Mexique: malgré les menaces, le combat coûte que coûte des défenseurs de la nature

  • L'enquête est toujours en cours sur la mort de l'agronome de 50 ans, dont le corps a été retrouvé en janvier 2020 au fond d'un puits
  • Cette année-là, trente militants environnementaux ont été tués dans le pays, selon l'ONG britannique Global Witness, soit une augmentation de 67% par rapport à 2019

OCAMPO, Mexique : "Je te tuerai!": malgré les menaces, les défenseurs mexicains de l'environnement poursuivent coûte que coûte leur combat, inspirés par l'engagement du militant écologiste Homero Gomez, vraisemblablement assassiné pour avoir consacré sa vie à la préservation des papillons monarques.

L'enquête est toujours en cours sur la mort de l'agronome de 50 ans, dont le corps a été retrouvé en janvier 2020 au fond d'un puits.

Cette année-là, trente militants environnementaux ont été tués dans le pays, selon l'ONG britannique Global Witness, soit une augmentation de 67% par rapport à 2019.

Ces chiffres font du Mexique le deuxième pays le plus dangereux pour les défenseurs de l'environnement derrière la Colombie, selon l'ONG.

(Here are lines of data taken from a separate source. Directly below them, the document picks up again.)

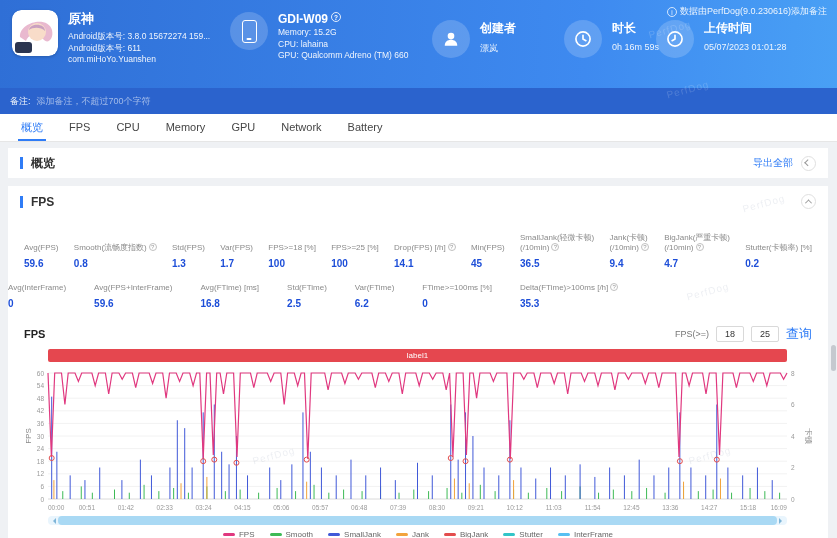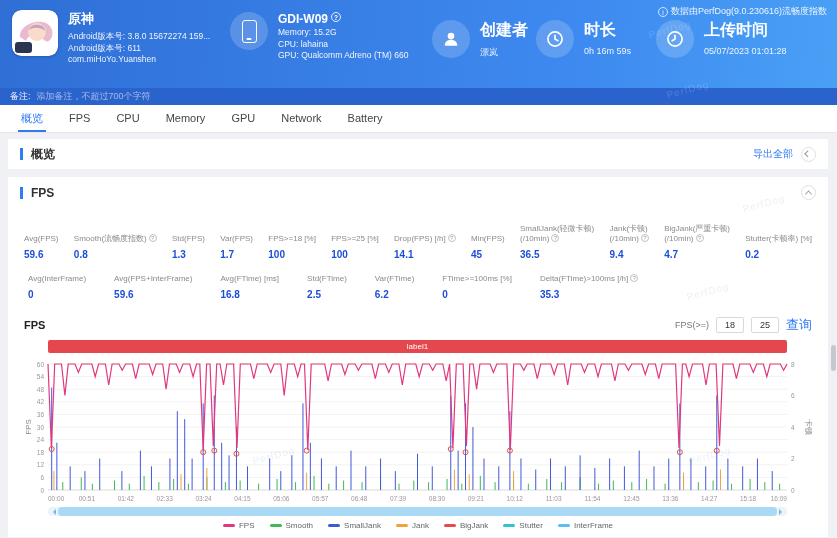--- a/index.html
+++ b/index.html
@@ -6,35 +6,35 @@
 html,body{width:837px;height:538px;overflow:hidden;}
 body{font-family:"Liberation Sans","DejaVu Sans",sans-serif;background:#eff1f4;position:relative;}
 
 
 .hdr{position:relative;height:88px;background:linear-gradient(93deg,#2f6fd6 0%,#3e8af0 70%,#49a0f5 100%);color:#fff;}
 .ver-note{position:absolute;right:10px;top:5px;font-size:9px;opacity:.9;display:flex;align-items:center;gap:3px;}
 .hgroup{position:absolute;display:flex;gap:10px;align-items:flex-start;}
 .hg-app{left:12px;top:10px;justify-content:space-between;}
 .hg-device{left:230px;top:12px;}
 .hg-creator{left:432px;top:20px;}
-.hg-duration{left:536px;top:20px;}
+.hg-duration{left:564px;top:20px;}
 .hg-upload{left:656px;top:20px;}
 .app-icon{width:46px;height:46px;border-radius:9px;display:block;box-shadow:0 1px 3px rgba(0,0,0,.2);}
 .app-name{font-size:13px;font-weight:bold;margin-bottom:3px;}
 .meta{font-size:8.5px;line-height:11.5px;opacity:.92;white-space:nowrap;}
 .dev-name{font-size:12px;font-weight:bold;margin-bottom:1px;display:flex;gap:3px;}
 .icircle{width:38px;height:38px;border-radius:50%;background:rgba(255,255,255,.18);display:flex;align-items:center;justify-content:center;flex:0 0 auto;}
 .phone{width:15px;height:23px;border:1.6px solid #fff;border-radius:3px;position:relative;display:block;}
 .phone:after{content:"";position:absolute;left:50%;bottom:1.5px;width:5px;height:1.6px;background:#fff;transform:translateX(-50%);border-radius:1px;}
-.hlabel{font-size:16px;font-weight:bold;margin-bottom:5px;}
+.hlabel{font-size:12px;font-weight:bold;margin-bottom:5px;}
 .hvalue{font-size:9px;opacity:.9;white-space:nowrap;}
 .i-circ{display:inline-block;width:10px;height:10px;border:1px solid rgba(255,255,255,.85);border-radius:50%;font-size:6.5px;line-height:9px;text-align:center;font-style:normal;flex:0 0 auto;}
 
 
-.notebar{height:17px;background:#2b63cd;color:#fff;display:flex;align-items:center;padding:0 10px;font-size:9px;gap:6px;}
+.notebar{height:26px;background:#2b63cd;color:#fff;display:flex;align-items:center;padding:0 10px;font-size:9px;gap:6px;}
 .notebar .nlabel{opacity:.95;}
 .notebar .nplaceholder{color:rgba(255,255,255,.55);}
 
 
 .tabs{height:28px;background:#fff;border-bottom:1px solid #e6e6e6;display:flex;padding-left:8px;}
 .tab{padding:0 13px;font-size:11px;line-height:27px;color:#454545;cursor:pointer;position:relative;}
 .tab.active{color:#2f7cf6;}
 .tab.active:after{content:"";position:absolute;left:10px;right:10px;bottom:0;height:2px;background:#2f7cf6;}
 
 
@@ -46,21 +46,21 @@
 .cbtn{width:15px;height:15px;border:1px solid #e0e0e0;border-radius:50%;background:#fff;display:flex;align-items:center;justify-content:center;cursor:pointer;flex:0 0 auto;}
 .chev{width:5px;height:5px;border-left:1.2px solid #999;border-top:1.2px solid #999;display:block;}
 .chev.up{transform:rotate(45deg) translate(1px,1px);}
 .chev.left{transform:rotate(-45deg) translate(0px,-1px);}
 .fps-card{margin-top:8px;height:360px;padding-top:8px;}
 .fps-title-row{display:flex;align-items:center;padding:0 12px;}
 .fps-title-row .cbtn{margin-left:auto;}
 
 
 .m-row1{display:flex;justify-content:space-between;padding:0 16px;margin-top:24px;}
-.m-row2{display:flex;gap:28px;padding:0 20px;margin-top:14px;}
+.m-row2{display:flex;gap:28px;padding:0 0;margin-top:14px;}
 .metric{display:flex;flex-direction:column;justify-content:space-between;text-align:left;}
 .m-label{font-size:8px;color:#8a8a8a;line-height:10px;min-height:10px;display:flex;flex-direction:column;justify-content:flex-end;}
 .m-row1 .m-label{min-height:20px;max-width:86px;}
 .m-value{font-size:10px;font-weight:bold;color:#1d4ed8;margin-top:5px;}
 .help{display:inline-block;width:8px;height:8px;border:1px solid #c0c0c0;border-radius:50%;font-size:6px;line-height:7px;text-align:center;color:#9a9a9a;margin-left:2px;vertical-align:1px;}
 
 
 .chart-wrap{padding:0 16px;margin-top:16px;}
 .chart-head{display:flex;align-items:center;}
 .chart-head .ctitle{font-size:11px;font-weight:bold;color:#222;}
@@ -83,21 +83,21 @@
 .wm{position:absolute;font-size:10px;color:rgba(60,80,120,.09);transform:rotate(-15deg);letter-spacing:1px;pointer-events:none;z-index:6;}
 .wm.light{color:rgba(255,255,255,.16);}
 .page-sb{position:absolute;right:1px;top:345px;width:5px;height:26px;background:#c5c9cf;border-radius:3px;z-index:8;}
 </style>
 </head>
 <body>
 
 <div class="hdr">
   <span class="ver-note">
     <span class="i-circ">i</span>
-    <span>数据由PerfDog(9.0.230616)流畅度指数</span>
+    <span>数据由PerfDog(9.0.230616)添加备注</span>
   </span>
 
   <div class="hgroup hg-app">
     <svg class="app-icon" width="46" height="46" viewBox="0 0 46 46">
       <rect width="46" height="46" rx="9" fill="#ffffff"></rect>
       <path d="M8 27 C7 12 36 5 40 20 C42 29 36 34 32 30 C27 23 17 23 14 31 Z" fill="#e9b9cf"></path>
       <circle cx="25" cy="22" r="9" fill="#f8dcc9"></circle>
       <path d="M17 20 C18 13 33 13 33 21 C29 17 21 17 17 20 Z" fill="#caa0c0"></path>
       <rect x="3" y="32" width="17" height="11" rx="3" fill="#2b3550"></rect>
     </svg>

"L'héritage que nous a laissé Homero et l'initiative qu'il avait lancée vit en chacun de nous", confie à l'AFP Olegario Sanchez, un ami de l'agronome qui participe à une ronde de surveillance du sanctuaire des papillons monarques (Danaus plexippus) d'El Rosario.

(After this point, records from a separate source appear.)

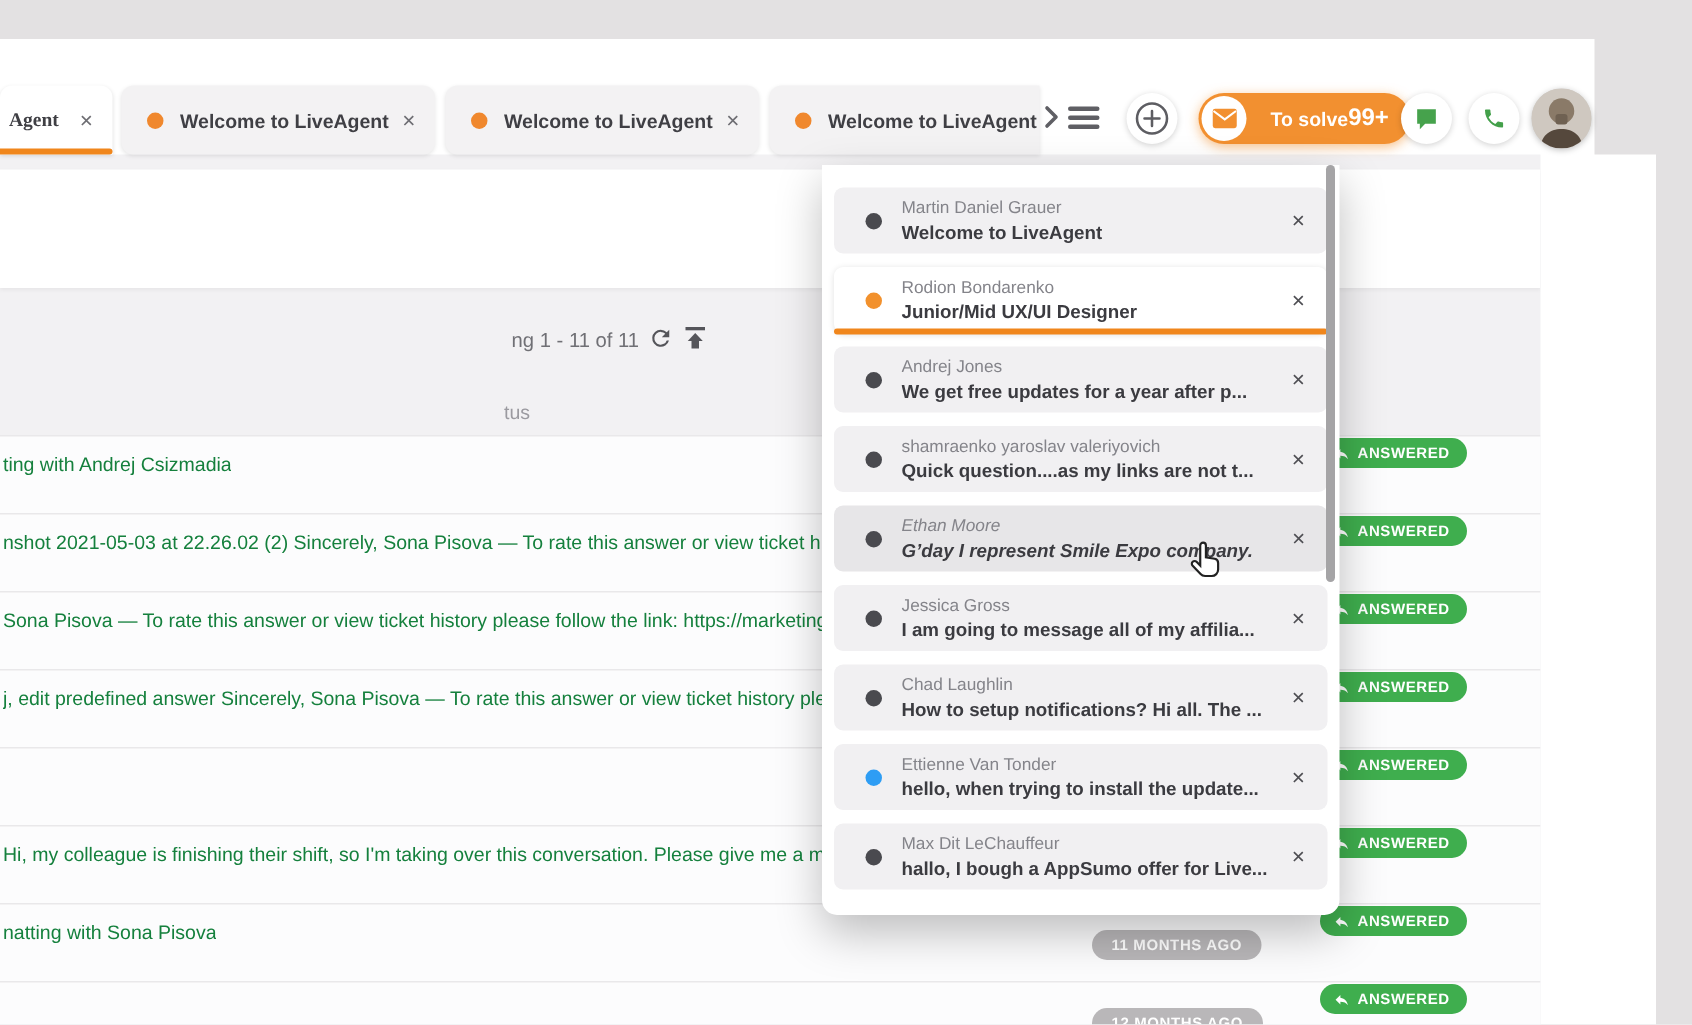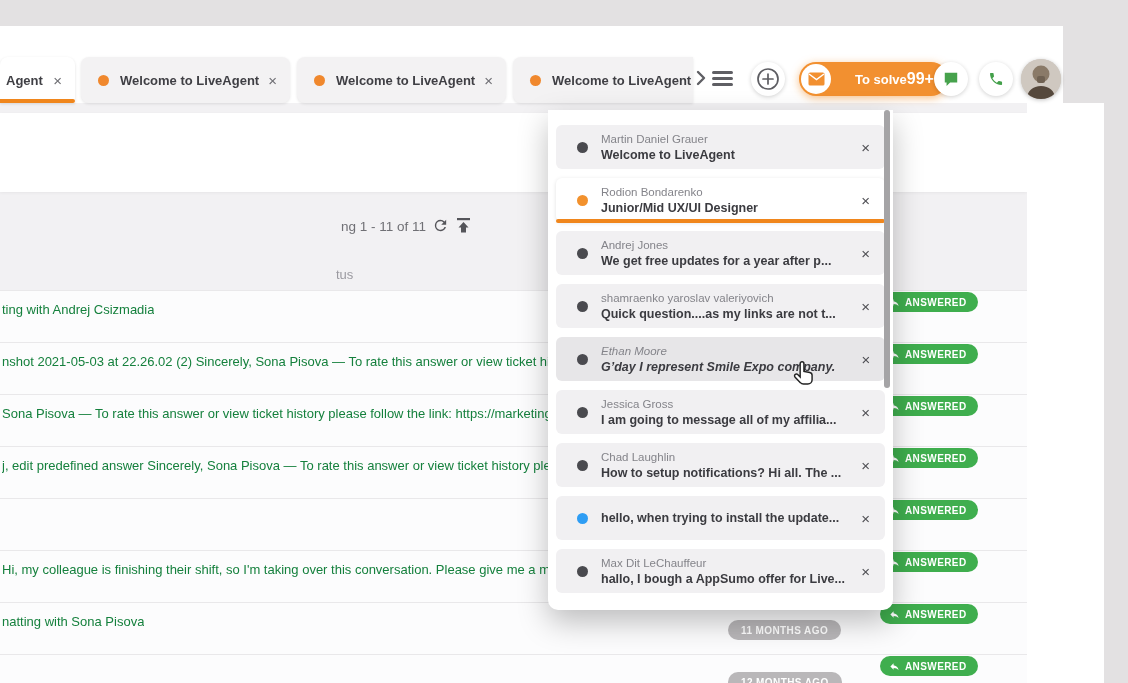--- a/index.html
+++ b/index.html
@@ -12,41 +12,41 @@
   .top-right-patch { position:absolute; left:1063px; top:0; width:41px; height:103px; background:#e3e1e2; }
 
   
   .tab { position:absolute; top:57px; height:46px; background:#f3f2f3; border-radius:8px;
          box-shadow:0 1px 3px rgba(0,0,0,.10); display:flex; align-items:center; z-index:6; }
   .tab.active { background:#fff; border-radius:8px 8px 0 0; box-shadow:0 1px 3px rgba(0,0,0,.12); }
   .tab.clipped { overflow:hidden; border-radius:8px 0 0 8px; }
   .tab-underline { position:absolute; left:0; right:0; bottom:0; height:4px; background:#f0861c; border-radius:0 4px 4px 0; }
   .tab-dot { width:11px; height:11px; border-radius:50%; background:#f0882d; margin-left:17px; flex:0 0 auto; }
   .tab-label { font-size:13px; font-weight:bold; color:#3f3f44; margin-left:11px; white-space:nowrap; }
-  .tab.active .tab-label { margin-left:6px; }
+  .tab.active .tab-label { margin-left:6px;font-family:Liberation Serif, serif; }
   .tab-close { margin-left:auto; margin-right:13px; font-size:15px; color:#6e6e73; line-height:1; cursor:default; }
   .tab1 { left:0; width:75px; }
   .tab2 { left:81px; width:209px; }
   .tab3 { left:297px; width:209px; }
   .tab4 { left:513px; width:180px; }
 
   .chevron-right { position:absolute; left:693px; top:69px; z-index:6; }
   .hamburger { position:absolute; left:712px; top:71px; width:21px; z-index:6; }
   .hamburger span { display:block; height:2.6px; background:#5f5f64; border-radius:2px; margin-bottom:3.6px; }
 
   .circle-btn { position:absolute; top:62px; width:34px; height:34px; border-radius:50%; background:#fff;
                 box-shadow:0 1px 4px rgba(0,0,0,.18); display:flex; align-items:center; justify-content:center; z-index:6; }
   .plus-btn { left:751px; }
   .chat-btn { left:934px; }
   .phone-btn { left:979px; }
 
   .tosolve { position:absolute; left:799px; top:62px; height:34px; border-radius:17px; background:#f29030;
              box-shadow:0 2px 8px rgba(240,140,40,.55); display:flex; align-items:center; z-index:6; padding-right:14px; }
   .tosolve-circle { width:30px; height:30px; border-radius:50%; background:#fff; margin:2px; display:flex; align-items:center; justify-content:center; }
-  .tosolve-label { color:#fff; font-weight:bold; font-size:13px; margin-left:22px; white-space:nowrap; }
+  .tosolve-label { color:#fff; font-weight:bold; font-size:13px; margin-left:14px; white-space:nowrap; }
   .tosolve-count { color:#fff; font-weight:bold; font-size:16px; }
 
   .avatar { position:absolute; left:1021px; top:59px; width:40px; height:40px; border-radius:50%; overflow:hidden;
             box-shadow:0 1px 4px rgba(0,0,0,.25); z-index:6; background:#cfc9c2; }
 
   
   .content { position:absolute; left:0; top:103px; width:1027px; height:580px; background:#f2f1f3; z-index:1; overflow:hidden; }
   .toolbar-card { position:absolute; left:0; top:10px; width:1027px; height:79px; background:#ffffff; box-shadow:0 1px 3px rgba(0,0,0,.05); }
   .pagination-text { position:absolute; left:341px; top:116px; font-size:13.5px; color:#707075; }
   .pagination-icons { position:absolute; left:432px; top:114px; display:flex; gap:7px; align-items:center; }
@@ -313,20 +313,21 @@
       <span class="d-dot dot-dark"></span>
       <span class="d-texts">
           <span class="d-name">Chad Laughlin</span>
           <span class="d-subject">How to setup notifications? Hi all. The ...</span>
         </span>
       <span class="d-close">×</span>
     </div>
     <div class="d-item">
       <span class="d-dot dot-blue"></span>
       <span class="d-texts">
+          <span class="d-name">Ettienne Van Tonder</span>
           <span class="d-subject">hello, when trying to install the update...</span>
         </span>
       <span class="d-close">×</span>
     </div>
     <div class="d-item">
       <span class="d-dot dot-dark"></span>
       <span class="d-texts">
           <span class="d-name">Max Dit LeChauffeur</span>
           <span class="d-subject">hallo, I bough a AppSumo offer for Live...</span>
         </span>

Situé dans les montagnes, sur un terrain de la municipalité d'Ocampo, dans l'Etat de Michoacan (ouest), le sanctuaire s'étend sur 2 500 hectares. Il est géré par les habitants organisés en divers comités dédiés à la surveillance, à l'administratif, au tourisme...

Homero Gomez a dédié sa vie à la protection de l'habitat des monarques, papillons noir et orange qui parcourent chaque année un trajet de 5 000 km depuis le Canada pour hiverner au Mexique de novembre à mars.

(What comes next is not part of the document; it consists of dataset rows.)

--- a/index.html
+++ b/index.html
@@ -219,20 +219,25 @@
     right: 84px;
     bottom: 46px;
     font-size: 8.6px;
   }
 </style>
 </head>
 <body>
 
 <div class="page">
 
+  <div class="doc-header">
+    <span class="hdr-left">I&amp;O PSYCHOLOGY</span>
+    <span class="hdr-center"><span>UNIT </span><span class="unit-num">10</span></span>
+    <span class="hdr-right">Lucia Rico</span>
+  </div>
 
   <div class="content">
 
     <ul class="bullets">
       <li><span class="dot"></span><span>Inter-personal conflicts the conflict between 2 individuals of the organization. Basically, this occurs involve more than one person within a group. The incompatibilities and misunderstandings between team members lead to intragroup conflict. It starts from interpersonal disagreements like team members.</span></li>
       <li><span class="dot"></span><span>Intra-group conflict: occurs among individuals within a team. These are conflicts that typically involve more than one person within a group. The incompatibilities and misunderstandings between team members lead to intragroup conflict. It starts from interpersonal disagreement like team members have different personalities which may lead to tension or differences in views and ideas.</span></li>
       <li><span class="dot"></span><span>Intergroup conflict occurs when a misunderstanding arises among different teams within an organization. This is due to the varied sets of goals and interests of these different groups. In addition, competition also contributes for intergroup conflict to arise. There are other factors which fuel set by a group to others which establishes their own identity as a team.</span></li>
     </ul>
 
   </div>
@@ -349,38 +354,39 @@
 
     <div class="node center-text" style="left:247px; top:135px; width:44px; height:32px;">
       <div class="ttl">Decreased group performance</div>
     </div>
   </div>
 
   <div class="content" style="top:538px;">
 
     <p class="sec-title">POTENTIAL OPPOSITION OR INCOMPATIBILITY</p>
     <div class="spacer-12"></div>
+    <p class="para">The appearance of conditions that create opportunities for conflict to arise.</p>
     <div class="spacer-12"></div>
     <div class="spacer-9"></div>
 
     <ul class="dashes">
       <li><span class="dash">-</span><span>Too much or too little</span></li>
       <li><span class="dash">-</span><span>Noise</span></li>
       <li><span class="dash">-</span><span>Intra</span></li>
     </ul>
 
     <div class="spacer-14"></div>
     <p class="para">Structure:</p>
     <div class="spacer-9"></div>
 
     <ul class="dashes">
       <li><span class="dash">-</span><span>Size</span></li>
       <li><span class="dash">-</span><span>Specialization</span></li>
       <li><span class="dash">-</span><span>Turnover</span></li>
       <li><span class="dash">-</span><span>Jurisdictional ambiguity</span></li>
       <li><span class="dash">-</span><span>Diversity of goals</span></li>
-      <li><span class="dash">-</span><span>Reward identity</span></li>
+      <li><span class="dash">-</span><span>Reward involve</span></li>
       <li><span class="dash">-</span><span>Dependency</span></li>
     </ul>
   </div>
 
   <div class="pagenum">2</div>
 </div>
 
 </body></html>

Dénonçant régulièrement les bûcherons illégaux qui mettent en péril l'habitat des papillons, il avait disparu le 13 janvier. Son corps a été découvert deux semaines plus tard au fond d'un puits.

Le parquet de Michoacan, qui n'a pas répondu aux sollicitations de l'AFP, s'est jusque-là borné à indiquer que la mort était due à une "asphyxie mécanique par submersion (...) avec un traumatisme crânien". Pour sa famille, il ne fait aucun doute qu'il s'agit d'un meurtre.

"Ce n'est pas un accident. Il a été assassiné. Je ne sais pas qui ils veulent couvrir ni ce qu'il se passe", a déclaré à l'AFP Rebeca Valencia, la veuve d'Homero Gomez, qui craint que l'affaire ne soit classée.

Près d'une des innombrables grappes de papillons accrochés aux arbres, les compagnons d'Homero se souviennent avec nostalgie de leur collègue et ami.

"Nous sommes 260 et (...) nous continuons sur le même chemin: poursuivre son travail" de surveillance et de reforestation, raconte Olegario Sanchez.

Chaque jour, une dizaine d'hommes patrouillent dans le sanctuaire et font des signalements aux autorités lorsqu'ils repèrent des forestiers illégaux.

Armés de machettes, ils parcourent quotidiennement jusqu'à vingt kilomètres, de jour comme de nuit. Outre les bûcherons clandestins, souvent liés à des groupes criminels, ils veillent à ce que le bétail ne mange pas les replantations de pins et d'oyamels, des conifères endémiques de la région, et ils guettent les départs d'incendies.

«C'est illégal»

Même si la défense de l'environnement fait peser une menace sur sa vie, Filiberta Nevado est déterminée à poursuivre son combat pour la protection de la forêt de Zacacuautla, dans l'Etat d'Hidalgo (centre).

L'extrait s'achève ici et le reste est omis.